Lira tem uma explicação bem didática para isso. “Um governo de coalizão, com troca de ministérios por apoios, está comprovado que não vai dar certo”, disse ele em entrevista ao jornal O Globo, em 30/4 – três dias antes da votação, portanto.
E ele então dá a receita mágica de sucesso: “as emendas resolvem isto sem ser necessário um ministério”.
O chefe da deputadocracia menospreza a legitimidade da vitória do Lula, eleito com 60.345.699 votos. Na visão dele, Lula “foi eleito com margem de votos mínima e precisa entender que temos Banco Central independente, agências reguladoras, Lei das Estatais e um Congresso com atribuições mais amplas”.

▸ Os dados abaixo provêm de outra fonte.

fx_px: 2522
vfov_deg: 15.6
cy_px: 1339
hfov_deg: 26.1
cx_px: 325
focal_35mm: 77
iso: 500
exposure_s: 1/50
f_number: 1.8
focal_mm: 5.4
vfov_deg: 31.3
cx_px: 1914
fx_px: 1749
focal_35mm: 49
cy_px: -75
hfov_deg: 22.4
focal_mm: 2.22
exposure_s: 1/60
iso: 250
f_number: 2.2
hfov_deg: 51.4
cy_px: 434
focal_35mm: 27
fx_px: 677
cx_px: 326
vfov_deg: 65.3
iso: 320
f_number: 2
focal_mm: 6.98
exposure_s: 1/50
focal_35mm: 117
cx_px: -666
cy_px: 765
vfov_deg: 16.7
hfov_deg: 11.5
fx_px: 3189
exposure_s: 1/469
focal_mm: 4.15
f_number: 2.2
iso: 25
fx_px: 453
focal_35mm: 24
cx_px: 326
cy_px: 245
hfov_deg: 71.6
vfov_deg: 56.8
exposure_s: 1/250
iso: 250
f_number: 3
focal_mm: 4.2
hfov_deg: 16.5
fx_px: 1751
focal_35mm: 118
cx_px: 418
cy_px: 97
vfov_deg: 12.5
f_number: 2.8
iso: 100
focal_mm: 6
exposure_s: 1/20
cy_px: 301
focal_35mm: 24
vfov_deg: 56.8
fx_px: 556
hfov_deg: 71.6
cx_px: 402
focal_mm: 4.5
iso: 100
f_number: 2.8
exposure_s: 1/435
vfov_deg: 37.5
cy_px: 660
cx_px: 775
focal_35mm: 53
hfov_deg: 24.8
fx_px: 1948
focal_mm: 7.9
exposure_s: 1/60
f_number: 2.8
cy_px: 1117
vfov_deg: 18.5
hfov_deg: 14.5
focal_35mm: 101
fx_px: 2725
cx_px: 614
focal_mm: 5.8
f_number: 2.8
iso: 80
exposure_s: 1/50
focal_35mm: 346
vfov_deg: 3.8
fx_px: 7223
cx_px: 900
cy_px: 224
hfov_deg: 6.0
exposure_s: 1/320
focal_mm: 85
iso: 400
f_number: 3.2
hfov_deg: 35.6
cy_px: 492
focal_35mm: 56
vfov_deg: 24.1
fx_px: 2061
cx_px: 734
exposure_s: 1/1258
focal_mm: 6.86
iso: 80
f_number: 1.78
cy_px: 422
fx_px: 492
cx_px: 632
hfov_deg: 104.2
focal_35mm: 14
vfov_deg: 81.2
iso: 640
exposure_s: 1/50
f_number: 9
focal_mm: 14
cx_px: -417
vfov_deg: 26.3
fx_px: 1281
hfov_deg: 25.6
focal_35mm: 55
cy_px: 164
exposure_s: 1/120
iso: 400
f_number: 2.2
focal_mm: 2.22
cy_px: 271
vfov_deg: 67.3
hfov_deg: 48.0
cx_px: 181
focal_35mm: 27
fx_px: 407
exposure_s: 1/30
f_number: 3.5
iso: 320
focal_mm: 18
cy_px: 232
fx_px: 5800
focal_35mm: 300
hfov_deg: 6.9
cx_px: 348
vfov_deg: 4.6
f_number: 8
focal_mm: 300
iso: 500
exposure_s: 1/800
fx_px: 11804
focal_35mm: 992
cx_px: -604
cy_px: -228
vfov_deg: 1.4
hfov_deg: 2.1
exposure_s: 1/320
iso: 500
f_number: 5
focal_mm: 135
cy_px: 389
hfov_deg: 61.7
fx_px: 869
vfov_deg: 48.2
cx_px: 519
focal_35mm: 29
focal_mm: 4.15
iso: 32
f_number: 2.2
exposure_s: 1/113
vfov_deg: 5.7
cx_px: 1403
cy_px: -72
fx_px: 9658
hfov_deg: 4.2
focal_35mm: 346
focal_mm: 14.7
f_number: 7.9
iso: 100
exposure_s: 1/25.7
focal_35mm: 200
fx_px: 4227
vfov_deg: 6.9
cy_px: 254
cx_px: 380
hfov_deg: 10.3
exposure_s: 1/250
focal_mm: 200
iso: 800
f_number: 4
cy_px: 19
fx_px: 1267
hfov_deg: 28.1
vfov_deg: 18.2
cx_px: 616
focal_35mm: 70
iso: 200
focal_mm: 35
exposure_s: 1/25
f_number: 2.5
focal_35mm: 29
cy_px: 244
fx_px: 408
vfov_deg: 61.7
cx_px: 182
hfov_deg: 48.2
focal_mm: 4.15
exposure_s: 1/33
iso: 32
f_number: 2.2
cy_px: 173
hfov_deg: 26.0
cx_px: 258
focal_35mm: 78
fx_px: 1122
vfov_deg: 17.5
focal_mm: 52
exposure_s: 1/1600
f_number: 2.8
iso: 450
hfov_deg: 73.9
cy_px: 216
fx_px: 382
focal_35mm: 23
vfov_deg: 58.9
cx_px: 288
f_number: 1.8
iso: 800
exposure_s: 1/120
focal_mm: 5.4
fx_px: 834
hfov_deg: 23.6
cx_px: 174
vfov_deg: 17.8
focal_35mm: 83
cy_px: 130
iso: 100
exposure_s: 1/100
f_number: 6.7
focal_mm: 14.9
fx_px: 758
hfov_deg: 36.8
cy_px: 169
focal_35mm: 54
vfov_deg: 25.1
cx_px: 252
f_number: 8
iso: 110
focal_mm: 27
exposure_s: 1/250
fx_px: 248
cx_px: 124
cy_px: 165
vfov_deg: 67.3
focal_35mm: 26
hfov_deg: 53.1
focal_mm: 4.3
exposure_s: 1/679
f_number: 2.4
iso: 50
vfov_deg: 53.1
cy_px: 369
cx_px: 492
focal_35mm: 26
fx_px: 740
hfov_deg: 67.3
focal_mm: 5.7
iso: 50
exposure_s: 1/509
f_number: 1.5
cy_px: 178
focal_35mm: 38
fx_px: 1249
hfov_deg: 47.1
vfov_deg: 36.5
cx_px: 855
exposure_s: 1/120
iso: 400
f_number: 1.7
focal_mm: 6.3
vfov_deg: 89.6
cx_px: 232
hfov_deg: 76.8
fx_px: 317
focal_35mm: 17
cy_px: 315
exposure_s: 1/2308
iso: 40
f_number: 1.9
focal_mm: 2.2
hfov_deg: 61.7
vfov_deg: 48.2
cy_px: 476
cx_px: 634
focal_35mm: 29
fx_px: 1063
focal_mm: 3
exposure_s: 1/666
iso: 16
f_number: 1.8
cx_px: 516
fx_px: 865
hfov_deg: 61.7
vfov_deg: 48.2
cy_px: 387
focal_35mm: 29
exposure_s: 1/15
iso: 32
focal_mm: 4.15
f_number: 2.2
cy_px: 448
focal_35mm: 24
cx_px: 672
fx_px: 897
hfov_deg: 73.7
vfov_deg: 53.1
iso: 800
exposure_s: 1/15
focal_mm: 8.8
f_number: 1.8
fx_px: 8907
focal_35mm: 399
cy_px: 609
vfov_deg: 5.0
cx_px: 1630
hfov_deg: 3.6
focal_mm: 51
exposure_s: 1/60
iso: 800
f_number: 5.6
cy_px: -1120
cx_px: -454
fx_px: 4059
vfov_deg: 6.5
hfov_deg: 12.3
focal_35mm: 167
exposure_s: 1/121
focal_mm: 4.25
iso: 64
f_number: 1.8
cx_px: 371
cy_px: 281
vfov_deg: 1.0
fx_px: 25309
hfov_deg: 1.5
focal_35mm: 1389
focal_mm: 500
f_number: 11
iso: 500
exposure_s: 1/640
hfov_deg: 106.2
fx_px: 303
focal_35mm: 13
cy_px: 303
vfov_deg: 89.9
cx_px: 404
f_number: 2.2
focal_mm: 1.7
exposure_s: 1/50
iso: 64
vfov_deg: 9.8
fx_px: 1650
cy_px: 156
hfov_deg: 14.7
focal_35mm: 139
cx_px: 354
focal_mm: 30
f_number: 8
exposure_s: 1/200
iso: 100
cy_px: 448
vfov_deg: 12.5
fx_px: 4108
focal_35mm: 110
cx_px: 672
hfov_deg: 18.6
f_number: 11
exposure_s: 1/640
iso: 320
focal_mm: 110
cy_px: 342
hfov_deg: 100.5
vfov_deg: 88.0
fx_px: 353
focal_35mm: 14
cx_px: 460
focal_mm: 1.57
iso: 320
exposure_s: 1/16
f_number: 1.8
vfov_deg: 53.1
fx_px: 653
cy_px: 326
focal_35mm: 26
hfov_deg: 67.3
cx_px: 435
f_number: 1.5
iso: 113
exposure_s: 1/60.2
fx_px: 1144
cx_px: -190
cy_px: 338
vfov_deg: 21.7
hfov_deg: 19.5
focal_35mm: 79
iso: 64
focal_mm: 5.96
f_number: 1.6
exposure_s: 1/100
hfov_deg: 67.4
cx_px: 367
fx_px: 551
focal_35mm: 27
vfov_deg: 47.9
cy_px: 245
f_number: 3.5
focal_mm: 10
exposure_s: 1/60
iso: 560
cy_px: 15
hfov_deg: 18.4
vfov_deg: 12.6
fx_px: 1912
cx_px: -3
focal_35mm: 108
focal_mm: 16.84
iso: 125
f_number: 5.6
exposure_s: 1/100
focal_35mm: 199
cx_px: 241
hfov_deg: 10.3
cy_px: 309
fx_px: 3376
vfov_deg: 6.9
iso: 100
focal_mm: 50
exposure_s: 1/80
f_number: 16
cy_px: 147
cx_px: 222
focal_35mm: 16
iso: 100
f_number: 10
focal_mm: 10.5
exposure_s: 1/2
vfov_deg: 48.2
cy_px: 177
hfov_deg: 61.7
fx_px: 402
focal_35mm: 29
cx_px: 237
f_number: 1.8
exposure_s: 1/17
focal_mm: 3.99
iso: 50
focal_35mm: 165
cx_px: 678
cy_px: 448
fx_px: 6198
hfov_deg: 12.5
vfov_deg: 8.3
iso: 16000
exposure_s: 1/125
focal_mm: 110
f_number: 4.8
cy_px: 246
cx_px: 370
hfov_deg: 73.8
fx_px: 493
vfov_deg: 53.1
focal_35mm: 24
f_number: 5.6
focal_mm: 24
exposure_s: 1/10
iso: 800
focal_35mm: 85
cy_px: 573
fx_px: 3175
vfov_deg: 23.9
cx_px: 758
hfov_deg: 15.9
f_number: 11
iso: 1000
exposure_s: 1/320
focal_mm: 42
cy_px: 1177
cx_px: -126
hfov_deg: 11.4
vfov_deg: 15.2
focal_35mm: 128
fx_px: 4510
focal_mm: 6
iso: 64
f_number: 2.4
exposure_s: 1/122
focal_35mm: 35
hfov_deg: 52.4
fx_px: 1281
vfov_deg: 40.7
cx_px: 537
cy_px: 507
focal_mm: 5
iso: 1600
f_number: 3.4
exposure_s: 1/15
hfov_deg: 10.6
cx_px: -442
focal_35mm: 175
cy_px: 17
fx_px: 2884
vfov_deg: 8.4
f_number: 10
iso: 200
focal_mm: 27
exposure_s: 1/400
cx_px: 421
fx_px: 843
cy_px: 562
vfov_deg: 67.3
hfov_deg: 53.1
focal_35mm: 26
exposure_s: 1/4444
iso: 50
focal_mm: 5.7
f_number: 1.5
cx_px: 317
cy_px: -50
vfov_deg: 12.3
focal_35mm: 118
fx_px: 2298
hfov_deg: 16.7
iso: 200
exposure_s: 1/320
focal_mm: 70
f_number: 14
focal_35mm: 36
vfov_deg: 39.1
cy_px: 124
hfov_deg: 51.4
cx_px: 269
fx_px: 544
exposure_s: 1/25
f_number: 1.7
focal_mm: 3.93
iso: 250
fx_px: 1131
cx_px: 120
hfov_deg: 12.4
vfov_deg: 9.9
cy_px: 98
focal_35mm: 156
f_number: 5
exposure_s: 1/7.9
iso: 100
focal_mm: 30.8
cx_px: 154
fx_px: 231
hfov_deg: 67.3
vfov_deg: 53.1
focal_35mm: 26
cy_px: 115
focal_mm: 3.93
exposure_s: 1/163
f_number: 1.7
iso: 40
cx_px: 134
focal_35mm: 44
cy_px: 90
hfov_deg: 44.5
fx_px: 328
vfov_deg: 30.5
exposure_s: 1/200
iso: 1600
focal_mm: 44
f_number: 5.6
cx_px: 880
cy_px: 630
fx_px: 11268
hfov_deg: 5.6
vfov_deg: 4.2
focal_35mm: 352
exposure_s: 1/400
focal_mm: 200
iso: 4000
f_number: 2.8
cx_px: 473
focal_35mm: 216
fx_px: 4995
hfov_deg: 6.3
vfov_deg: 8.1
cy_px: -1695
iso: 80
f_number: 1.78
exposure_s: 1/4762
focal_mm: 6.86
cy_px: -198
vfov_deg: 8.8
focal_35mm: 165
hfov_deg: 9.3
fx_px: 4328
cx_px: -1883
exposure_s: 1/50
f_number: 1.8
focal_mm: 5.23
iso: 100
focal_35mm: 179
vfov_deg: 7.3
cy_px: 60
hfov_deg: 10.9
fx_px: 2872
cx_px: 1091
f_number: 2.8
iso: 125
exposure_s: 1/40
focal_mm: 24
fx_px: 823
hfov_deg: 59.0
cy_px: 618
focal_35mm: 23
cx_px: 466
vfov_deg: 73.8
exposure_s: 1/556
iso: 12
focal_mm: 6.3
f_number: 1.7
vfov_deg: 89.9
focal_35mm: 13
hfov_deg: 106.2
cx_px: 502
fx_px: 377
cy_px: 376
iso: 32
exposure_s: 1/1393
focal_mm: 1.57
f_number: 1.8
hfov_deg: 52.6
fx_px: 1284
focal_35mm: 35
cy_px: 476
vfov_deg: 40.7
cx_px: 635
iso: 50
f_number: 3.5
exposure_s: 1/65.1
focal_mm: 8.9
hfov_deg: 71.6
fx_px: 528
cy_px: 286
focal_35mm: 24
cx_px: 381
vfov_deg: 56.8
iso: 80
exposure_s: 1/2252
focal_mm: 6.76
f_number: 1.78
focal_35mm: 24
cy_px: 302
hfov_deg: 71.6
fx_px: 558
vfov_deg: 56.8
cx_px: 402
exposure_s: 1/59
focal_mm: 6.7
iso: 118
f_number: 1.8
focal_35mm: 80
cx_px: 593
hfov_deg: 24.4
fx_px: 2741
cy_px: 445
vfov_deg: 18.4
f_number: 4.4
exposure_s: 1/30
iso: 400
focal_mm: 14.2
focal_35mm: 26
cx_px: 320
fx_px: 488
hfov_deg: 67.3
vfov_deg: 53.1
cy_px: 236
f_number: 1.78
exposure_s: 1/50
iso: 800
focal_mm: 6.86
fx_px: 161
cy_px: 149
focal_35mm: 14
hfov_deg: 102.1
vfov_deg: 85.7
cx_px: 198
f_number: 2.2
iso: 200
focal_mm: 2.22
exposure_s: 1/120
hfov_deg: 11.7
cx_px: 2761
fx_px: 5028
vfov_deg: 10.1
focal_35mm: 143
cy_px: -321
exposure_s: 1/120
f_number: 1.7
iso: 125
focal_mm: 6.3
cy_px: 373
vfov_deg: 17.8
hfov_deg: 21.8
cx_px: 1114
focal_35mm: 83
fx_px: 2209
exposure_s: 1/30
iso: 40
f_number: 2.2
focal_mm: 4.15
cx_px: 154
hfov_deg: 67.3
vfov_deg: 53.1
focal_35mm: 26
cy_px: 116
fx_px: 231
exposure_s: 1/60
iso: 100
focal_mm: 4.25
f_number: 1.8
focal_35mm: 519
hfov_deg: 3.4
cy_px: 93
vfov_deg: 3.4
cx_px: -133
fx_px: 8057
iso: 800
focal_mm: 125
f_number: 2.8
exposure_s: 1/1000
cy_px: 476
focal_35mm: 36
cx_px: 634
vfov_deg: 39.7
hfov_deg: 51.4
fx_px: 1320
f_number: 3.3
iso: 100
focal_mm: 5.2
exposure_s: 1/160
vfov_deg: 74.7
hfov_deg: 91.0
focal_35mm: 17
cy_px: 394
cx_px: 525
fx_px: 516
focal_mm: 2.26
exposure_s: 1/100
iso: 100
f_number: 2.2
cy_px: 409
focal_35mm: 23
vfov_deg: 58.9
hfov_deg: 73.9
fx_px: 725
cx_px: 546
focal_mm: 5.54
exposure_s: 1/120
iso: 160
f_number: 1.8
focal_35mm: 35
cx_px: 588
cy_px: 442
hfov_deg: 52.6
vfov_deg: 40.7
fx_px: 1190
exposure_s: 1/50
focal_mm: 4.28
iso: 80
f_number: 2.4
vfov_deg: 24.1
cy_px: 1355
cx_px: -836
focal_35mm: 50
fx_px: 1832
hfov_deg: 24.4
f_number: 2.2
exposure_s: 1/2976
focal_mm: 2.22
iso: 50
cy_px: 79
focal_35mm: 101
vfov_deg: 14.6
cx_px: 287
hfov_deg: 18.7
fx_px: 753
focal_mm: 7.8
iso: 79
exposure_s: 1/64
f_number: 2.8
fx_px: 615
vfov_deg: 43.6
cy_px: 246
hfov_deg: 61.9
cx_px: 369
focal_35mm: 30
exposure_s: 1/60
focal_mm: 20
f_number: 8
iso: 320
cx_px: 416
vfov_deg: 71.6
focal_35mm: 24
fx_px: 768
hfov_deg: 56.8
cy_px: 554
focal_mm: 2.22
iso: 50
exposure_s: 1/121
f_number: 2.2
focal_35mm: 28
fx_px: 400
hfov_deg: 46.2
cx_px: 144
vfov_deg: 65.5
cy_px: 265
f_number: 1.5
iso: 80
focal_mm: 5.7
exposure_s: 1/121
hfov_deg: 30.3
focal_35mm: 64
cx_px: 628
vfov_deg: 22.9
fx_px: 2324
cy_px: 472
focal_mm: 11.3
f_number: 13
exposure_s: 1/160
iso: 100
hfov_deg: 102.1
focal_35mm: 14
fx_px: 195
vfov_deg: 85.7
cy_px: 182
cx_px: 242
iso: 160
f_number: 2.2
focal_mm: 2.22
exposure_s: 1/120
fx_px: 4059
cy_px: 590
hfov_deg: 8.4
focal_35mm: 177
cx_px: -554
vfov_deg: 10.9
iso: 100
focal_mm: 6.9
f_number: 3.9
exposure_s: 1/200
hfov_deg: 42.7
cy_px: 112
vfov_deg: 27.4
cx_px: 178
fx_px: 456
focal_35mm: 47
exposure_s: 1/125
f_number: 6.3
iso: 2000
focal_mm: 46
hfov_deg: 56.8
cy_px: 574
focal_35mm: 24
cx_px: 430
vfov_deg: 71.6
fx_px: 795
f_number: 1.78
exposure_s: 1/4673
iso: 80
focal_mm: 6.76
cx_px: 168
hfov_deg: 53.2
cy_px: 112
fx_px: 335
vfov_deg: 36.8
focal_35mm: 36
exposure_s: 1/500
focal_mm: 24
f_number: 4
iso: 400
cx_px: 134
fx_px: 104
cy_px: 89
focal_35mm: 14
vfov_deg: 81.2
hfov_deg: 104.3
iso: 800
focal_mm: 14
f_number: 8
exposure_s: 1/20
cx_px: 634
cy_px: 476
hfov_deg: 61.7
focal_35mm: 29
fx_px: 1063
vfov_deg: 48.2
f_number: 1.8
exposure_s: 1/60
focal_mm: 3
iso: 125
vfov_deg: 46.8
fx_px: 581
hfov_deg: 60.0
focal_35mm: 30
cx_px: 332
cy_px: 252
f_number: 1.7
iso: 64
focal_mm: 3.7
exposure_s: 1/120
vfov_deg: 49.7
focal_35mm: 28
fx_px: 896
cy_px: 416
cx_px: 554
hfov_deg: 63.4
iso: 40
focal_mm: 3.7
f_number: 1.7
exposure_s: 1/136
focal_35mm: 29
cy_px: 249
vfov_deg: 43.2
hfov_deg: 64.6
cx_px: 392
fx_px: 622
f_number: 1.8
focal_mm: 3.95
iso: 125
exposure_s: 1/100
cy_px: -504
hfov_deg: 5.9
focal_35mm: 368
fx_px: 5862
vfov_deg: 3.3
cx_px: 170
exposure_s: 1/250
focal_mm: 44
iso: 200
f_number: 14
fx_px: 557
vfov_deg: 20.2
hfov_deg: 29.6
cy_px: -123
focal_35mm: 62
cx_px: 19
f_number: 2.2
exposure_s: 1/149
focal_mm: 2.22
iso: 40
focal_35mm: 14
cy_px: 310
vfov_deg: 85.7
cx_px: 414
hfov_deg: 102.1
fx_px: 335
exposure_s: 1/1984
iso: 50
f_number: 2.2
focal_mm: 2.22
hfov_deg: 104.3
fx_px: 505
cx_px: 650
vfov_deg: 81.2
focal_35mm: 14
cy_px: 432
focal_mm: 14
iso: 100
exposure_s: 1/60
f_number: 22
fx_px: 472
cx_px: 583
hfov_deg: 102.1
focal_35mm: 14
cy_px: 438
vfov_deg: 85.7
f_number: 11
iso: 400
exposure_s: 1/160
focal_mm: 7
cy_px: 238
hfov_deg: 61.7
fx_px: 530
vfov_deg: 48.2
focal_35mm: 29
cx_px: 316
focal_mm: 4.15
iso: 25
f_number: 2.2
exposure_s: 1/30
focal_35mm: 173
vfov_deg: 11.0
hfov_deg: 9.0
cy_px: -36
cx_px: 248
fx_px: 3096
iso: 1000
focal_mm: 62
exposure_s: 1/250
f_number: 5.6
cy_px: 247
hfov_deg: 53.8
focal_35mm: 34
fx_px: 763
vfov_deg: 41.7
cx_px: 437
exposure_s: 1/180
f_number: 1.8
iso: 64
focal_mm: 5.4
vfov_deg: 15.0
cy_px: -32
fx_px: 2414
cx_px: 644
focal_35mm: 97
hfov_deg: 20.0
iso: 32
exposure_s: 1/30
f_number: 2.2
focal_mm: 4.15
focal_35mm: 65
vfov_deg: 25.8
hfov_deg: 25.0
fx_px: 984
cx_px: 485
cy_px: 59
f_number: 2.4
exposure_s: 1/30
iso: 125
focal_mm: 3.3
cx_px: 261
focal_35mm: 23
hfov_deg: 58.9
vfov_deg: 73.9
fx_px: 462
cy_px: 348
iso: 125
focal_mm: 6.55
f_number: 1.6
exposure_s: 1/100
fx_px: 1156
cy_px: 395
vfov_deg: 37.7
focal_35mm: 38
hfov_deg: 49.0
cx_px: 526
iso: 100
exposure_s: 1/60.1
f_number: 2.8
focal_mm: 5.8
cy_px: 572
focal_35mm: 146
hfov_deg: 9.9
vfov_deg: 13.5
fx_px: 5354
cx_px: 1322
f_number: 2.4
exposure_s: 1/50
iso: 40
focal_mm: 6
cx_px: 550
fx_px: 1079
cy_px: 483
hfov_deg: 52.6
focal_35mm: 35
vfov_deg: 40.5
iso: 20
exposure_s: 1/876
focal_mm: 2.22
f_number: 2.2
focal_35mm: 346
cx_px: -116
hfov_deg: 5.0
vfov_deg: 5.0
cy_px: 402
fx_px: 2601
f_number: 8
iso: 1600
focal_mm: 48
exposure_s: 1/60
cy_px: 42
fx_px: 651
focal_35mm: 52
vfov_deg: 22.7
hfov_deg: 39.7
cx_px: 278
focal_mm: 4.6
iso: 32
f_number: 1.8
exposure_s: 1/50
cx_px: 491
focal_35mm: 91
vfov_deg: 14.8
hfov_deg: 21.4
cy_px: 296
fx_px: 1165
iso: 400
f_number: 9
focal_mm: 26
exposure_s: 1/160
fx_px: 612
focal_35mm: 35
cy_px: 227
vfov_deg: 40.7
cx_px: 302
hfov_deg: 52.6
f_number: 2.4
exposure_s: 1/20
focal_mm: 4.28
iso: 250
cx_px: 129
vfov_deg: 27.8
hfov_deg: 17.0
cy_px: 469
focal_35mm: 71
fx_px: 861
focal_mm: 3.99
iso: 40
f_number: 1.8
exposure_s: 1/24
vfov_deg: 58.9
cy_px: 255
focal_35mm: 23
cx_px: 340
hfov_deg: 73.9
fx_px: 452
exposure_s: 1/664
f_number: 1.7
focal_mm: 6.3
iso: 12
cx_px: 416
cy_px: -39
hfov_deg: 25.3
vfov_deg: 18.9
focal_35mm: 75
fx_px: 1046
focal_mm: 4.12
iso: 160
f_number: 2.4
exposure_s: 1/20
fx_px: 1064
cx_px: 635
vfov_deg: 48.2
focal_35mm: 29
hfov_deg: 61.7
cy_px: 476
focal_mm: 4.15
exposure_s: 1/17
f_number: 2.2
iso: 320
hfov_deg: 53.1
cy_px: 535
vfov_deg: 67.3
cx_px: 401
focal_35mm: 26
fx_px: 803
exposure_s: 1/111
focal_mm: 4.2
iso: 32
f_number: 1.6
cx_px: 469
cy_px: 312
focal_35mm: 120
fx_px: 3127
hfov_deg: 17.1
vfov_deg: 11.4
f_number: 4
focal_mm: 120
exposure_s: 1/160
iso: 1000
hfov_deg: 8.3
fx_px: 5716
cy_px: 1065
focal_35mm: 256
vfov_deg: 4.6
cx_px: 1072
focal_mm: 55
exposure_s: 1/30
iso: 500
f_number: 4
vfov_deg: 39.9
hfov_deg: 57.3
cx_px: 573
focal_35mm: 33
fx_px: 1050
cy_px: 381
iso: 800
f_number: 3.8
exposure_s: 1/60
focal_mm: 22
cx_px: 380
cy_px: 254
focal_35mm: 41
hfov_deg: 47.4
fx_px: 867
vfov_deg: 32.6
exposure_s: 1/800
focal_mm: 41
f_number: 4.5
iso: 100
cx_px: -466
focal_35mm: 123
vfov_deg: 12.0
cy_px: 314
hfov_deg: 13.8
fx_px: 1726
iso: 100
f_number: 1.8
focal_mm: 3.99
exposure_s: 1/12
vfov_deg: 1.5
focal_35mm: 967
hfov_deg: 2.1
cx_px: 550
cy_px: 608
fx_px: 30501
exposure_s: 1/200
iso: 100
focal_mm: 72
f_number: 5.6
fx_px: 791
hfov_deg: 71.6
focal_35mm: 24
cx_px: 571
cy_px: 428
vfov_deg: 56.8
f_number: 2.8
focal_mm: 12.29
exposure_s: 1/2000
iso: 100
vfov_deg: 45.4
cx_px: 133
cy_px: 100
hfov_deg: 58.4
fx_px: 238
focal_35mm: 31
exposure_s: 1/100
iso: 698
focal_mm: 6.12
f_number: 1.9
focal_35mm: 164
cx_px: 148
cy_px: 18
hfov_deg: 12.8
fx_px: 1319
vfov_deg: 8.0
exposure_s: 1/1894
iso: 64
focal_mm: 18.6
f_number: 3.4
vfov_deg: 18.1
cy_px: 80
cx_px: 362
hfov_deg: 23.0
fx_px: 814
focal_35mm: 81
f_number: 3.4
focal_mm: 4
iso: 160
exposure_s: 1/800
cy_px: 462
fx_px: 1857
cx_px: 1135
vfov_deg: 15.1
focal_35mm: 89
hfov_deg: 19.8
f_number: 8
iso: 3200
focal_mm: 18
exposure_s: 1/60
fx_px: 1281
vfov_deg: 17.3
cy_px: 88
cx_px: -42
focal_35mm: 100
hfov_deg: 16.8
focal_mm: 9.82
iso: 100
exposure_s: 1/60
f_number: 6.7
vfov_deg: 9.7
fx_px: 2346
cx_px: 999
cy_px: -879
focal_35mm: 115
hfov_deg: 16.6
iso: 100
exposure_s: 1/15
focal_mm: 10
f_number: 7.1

Por extensão, Lira também não reconhece a legitimidade dos ministros de Estado designados pelo presidente da República para executarem o programa eleito. “Da forma como está, o parlamentar fica com o pires na mão e um ministro, que não recebe votos e não faz concurso, é quem define a destinação de R$ 200 bilhões para municípios do Brasil”, afirmou.
Embora diga que emendas bastam, e que não é “necessário um ministério” para saciar a fissura da deputadocracia, o próprio Lira se movimentou bastante para influenciar a escolha de ministros do governo Lula e para manter primos e apadrinhados seus instalados há vários anos, governo após governo, na Codevasf, no Incra, CBTU e Dnocs.
Assim como Lira, seu fiel aliado Elmar Nascimento, deputadocrata do União Brasil/BA que combate o governo ferozmente, não aceita que um apaniguado seu, nomeado pelo governo anterior, seja exonerado da Codevasf na Bahia!
No sistema Deputadocrático não importa quem é eleito para a presidência da República e qual programa foi escolhido nas urnas, porque são eles, os deputadocratas, que determinam os rumos do país – sempre na direção do atraso, do conservadorismo e da preservação das desigualdades e injustiças sociais.